▶ [Listed entries]
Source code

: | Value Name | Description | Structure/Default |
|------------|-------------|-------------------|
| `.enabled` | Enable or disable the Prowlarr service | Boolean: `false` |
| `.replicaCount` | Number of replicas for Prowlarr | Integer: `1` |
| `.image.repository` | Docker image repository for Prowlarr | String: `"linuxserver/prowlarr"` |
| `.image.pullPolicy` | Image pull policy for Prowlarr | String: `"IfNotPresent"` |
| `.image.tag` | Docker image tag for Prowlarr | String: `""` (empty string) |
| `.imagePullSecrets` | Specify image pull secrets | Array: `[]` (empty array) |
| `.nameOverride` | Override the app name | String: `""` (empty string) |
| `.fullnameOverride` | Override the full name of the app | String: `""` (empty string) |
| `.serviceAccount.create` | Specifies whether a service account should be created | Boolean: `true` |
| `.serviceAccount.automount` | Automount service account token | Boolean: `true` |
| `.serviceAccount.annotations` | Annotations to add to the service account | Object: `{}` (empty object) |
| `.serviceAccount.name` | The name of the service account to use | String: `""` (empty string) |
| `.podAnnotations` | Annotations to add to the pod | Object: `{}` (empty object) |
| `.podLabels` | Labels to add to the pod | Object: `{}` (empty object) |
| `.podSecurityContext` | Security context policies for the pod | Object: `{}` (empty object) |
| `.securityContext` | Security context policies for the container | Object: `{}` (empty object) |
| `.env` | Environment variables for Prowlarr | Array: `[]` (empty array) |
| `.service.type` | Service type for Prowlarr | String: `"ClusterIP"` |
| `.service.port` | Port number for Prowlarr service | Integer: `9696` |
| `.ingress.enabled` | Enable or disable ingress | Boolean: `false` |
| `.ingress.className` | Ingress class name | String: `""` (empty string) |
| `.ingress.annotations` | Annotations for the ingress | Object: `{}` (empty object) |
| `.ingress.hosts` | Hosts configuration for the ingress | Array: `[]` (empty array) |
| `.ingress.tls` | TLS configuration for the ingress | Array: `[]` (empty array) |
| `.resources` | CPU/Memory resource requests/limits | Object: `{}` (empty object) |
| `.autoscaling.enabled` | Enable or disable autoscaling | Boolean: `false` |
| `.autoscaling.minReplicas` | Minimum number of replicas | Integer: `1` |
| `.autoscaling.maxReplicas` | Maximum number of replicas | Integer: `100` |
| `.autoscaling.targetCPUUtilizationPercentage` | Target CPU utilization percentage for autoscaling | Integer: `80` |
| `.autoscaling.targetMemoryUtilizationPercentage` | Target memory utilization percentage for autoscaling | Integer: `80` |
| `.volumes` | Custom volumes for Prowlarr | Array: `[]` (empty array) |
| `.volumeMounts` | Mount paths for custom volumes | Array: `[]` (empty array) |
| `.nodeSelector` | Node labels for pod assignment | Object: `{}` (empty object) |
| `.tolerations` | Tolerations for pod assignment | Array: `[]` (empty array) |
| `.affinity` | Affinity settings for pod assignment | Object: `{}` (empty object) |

▶ [Problem statement]
Return every line above where "disable" appears.

▶ [Solution for this exercise]
| `.enabled` | Enable or disable the Prowlarr service | Boolean: `false` |
| `.ingress.enabled` | Enable or disable ingress | Boolean: `false` |
| `.autoscaling.enabled` | Enable or disable autoscaling | Boolean: `false` |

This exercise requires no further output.